Now I'm very big into focus. Focus and everything else you can't deal with, even in scale, even as a big company, you need to focus because markets are moving fast, technology is moving fast, the culture, everything's moving quickly and with degrees of uncertainty and then be flexible.
I would say early on, you think you're smart, but you realize now you were pretty stupid, you were pretty naive, but you were aggressive, you were motivated, excited. I mean, I started at the time Bill Gates was starting Microsoft and so forth. So I was like, this is going to be the biggest, I mean, I really believe this was going to be. And it ended up being the biggest revolution known demand. But I also would say, raise more capital because as a 21 year old, I raised a million and a half dollars, which got the business off the ground, got us into some products and services, and revenues. But ultimately when we started competing, when software started being distributed more than just in brown paper bags and a little computer store, but with big ad campaigns and marketing without the capital. And so again, those would be some of the lessons and things I would say to the gym of 20.
[00:34:23] Speaker A: I appreciate that.

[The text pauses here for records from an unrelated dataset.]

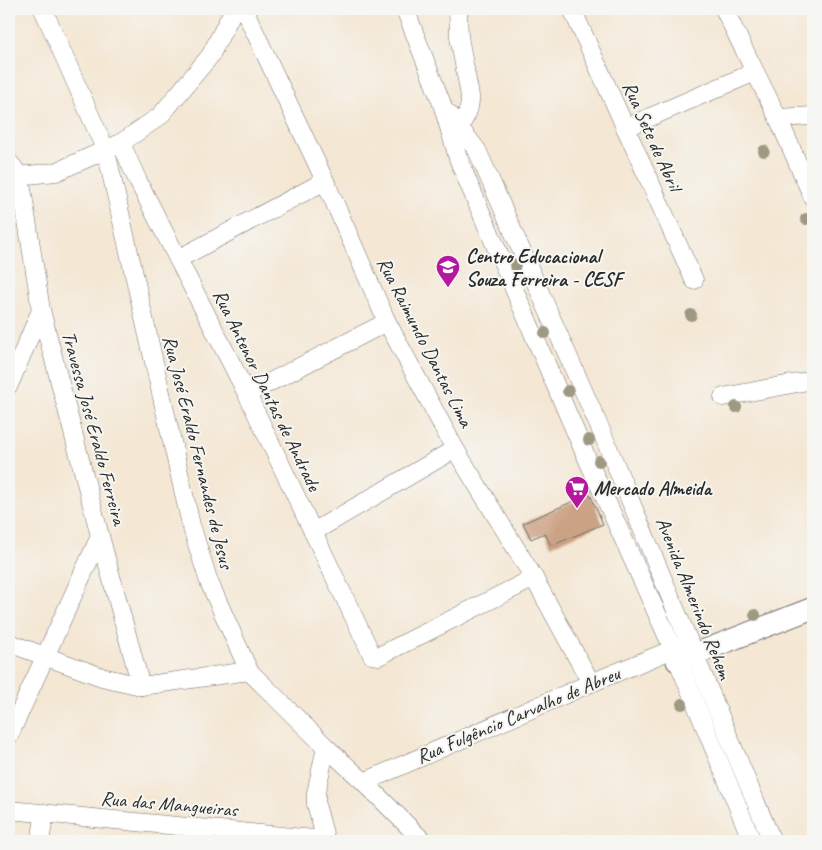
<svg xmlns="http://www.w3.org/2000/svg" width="822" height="850" font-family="Caveat,sans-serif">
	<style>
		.building { fill: #cca285 }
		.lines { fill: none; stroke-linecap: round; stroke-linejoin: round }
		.minor-casing { stroke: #716d66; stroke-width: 19 }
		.tertiary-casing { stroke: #716d66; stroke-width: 23 }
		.minor { stroke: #fff; stroke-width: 18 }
		.tertiary { stroke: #fff; stroke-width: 21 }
		.tree { fill: #9d9982 }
		.labels { text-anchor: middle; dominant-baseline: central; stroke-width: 4; stroke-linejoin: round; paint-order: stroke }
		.street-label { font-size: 20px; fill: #2b2b2b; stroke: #f6f6f2 }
		.poi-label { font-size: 20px; font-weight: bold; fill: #2b2b2b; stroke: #f6f6f2; text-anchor: start }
	</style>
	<rect width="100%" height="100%" fill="#f6f6f2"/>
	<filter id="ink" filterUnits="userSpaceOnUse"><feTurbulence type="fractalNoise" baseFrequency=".02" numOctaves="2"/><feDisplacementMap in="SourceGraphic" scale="10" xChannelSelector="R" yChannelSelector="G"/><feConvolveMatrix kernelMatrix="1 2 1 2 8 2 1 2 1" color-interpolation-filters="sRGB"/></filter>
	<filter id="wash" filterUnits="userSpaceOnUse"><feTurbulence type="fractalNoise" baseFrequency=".0096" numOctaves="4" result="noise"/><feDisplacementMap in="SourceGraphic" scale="20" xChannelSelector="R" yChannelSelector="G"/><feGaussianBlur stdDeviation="1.12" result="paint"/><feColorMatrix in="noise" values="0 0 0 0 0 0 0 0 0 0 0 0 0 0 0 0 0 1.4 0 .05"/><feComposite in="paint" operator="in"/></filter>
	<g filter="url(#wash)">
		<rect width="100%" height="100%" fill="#f4e7d4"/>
		<g id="blocks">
			<path class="building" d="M 590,494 L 603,524 L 551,546 L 545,533 L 531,539 L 523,523 Z"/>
		</g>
	</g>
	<g filter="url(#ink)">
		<use href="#blocks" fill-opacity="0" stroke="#716d66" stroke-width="1"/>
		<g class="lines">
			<defs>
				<g id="minor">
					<path d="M 43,9 L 106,151 L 191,525 L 209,582 L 249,671 L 326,747 L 364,782 L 423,841"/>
					<path d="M 244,9 L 325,181 L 387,322 L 455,449 L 534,578 L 591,683"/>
					<path d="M 405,9 L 442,104 L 459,161 L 582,447 L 673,649 L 752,841"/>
					<path d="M 572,9 L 694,280"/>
					<path d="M 724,9 L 778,118 L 813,198"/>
					<path d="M 449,114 L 477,150 L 603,435 L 772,841"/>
					<path d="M 778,118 L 813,116"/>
					<path d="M 625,128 L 755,72"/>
					<path d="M 451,133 C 463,125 471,110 470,96 L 459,37 L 458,9"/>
					<path d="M 121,143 L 137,179 L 247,394 L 372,655 L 379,656 L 534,578"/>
					<path d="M 9,162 L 20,176 L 41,310 L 100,536 L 141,686"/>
					<path d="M 9,177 L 56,172 L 121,143 L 160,116 L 210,56 L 234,9"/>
					<path d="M 178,259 L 325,181"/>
					<path d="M 9,385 L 41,310"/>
					<path d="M 247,394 L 387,322"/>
					<path d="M 723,397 L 813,380"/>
					<path d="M 313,532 L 455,449"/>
					<path d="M 9,643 L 102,677 L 141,686 L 249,671"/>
					<path d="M 9,736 L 100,536"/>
					<path d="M 326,747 L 316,793 L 316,804 L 326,841"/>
					<path d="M 364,782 L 591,683 L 683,645"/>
					<path d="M 9,810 L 325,840"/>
					<path d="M 40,841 L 45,813"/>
				</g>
				<path id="tertiary" d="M 677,661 L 813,608"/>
			</defs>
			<use href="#minor" class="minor-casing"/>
			<use href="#tertiary" class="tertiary-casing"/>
			<use href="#minor" class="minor"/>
			<use href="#tertiary" class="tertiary"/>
		</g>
		<g class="tree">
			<circle cx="764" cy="151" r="6"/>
			<circle cx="806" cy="219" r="6"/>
			<circle cx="515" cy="265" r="6"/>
			<circle cx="691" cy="315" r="6"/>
			<circle cx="545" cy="333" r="6"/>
			<circle cx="568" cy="391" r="6"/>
			<circle cx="736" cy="407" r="6"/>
			<circle cx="589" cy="440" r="6"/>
			<circle cx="599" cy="461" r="6"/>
			<circle cx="755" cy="615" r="6"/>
			<circle cx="682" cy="704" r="6"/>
		</g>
	</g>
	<defs>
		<symbol id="school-pin" viewBox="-11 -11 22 30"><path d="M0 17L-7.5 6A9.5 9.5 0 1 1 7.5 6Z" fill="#b5179e" stroke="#f6f6f2"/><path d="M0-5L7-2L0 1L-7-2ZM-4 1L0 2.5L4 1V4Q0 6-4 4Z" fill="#fff"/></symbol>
		<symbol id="supermarket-pin" viewBox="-11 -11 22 30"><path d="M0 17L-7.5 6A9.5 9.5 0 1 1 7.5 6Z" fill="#b5179e" stroke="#f6f6f2"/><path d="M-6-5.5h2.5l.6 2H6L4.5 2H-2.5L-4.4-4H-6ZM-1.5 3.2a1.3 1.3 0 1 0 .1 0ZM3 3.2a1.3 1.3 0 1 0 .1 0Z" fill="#fff"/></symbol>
	</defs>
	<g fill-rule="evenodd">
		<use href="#school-pin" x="434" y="253" width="28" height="38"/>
		<use href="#supermarket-pin" x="563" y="474" width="28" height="38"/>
	</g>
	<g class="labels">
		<g class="street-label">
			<text transform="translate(652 136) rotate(66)">Rua Sete de Abril</text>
			<text transform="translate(425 342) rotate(63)">Rua Raimundo Dantas Lima</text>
			<text transform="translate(267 390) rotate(64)">Rua Antenor Dantas de Andrade</text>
			<text transform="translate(94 428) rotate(75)">Travessa José Eraldo Ferreira</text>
			<text transform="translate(198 452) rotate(76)">Rua José Eraldo Fernandes de Jesus</text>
			<text transform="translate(694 598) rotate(68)">Avenida Almerindo Rehem</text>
			<text transform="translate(518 715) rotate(-23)">Rua Fulgêncio Carvalho de Abreu</text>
			<text transform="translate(169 804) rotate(5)">Rua das Mangueiras</text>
		</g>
		<g class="poi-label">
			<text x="466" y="256">Centro Educacional<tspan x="466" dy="23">Souza Ferreira - CESF</tspan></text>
			<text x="594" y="488">Mercado Almeida</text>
		</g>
	</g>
	<rect width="822" height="850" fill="none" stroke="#f6f6f2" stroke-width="30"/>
</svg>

With your permission, I'll add some of my own experience.
Also a serial entrepreneur. I'll say one thing, the companies that have failed, even in failure, I have learned ten x more than I would have learned in failing than I did in a year, let's say, of corporate America. So if you're a 20 year old youngster doing your own thing, you will learn so much that even if you fail and you decide to take a job a year or two later, you have so much experience that will be valuable for the corporate environment.
That will be, I would say, ten x 20 x more valuable than anything else. So I.
[00:35:08] Speaker B: It's funny you say that. It's funny you say that. That's exactly what I said to myself at the time. I got nothing to lose.
[00:35:14] Speaker A: That's right.
[00:35:15] Speaker B: I'm going to be more valuable if I gain all of this experience. And I will tell you those hundred hour weeks for three or four years. I gained 20 years of what I would have experienced in corporate America in three or four years. And I went on to start another one and another one and so forth. So yeah, I had nothing to lose, everything to gain. And that first company, mirror Images software, did not succeed after I left a year and a half later went out of business.
But the experience I gained, the lessons I learned was so much more valuable than if I taken a corporate job at IBM or GE or someplace working in some junior position. So you're absolutely right. So I see that as really a way to think about what are your risks versus your rewards. You got nothing to lose. Nobody's not going to hire you. If you came from a good school because you spent a year or two starting your business, they would think that's actually a good thing and probably hire you in a more advanced position.
[00:36:12] Speaker A: I completely agree. I would echo that. Jim, it was such a pleasure talking to you today. We covered a lot of interesting topics. I appreciate you coming on the show.
[00:36:21] Speaker B: It's my pleasure. Ari, thanks so much for taking the time.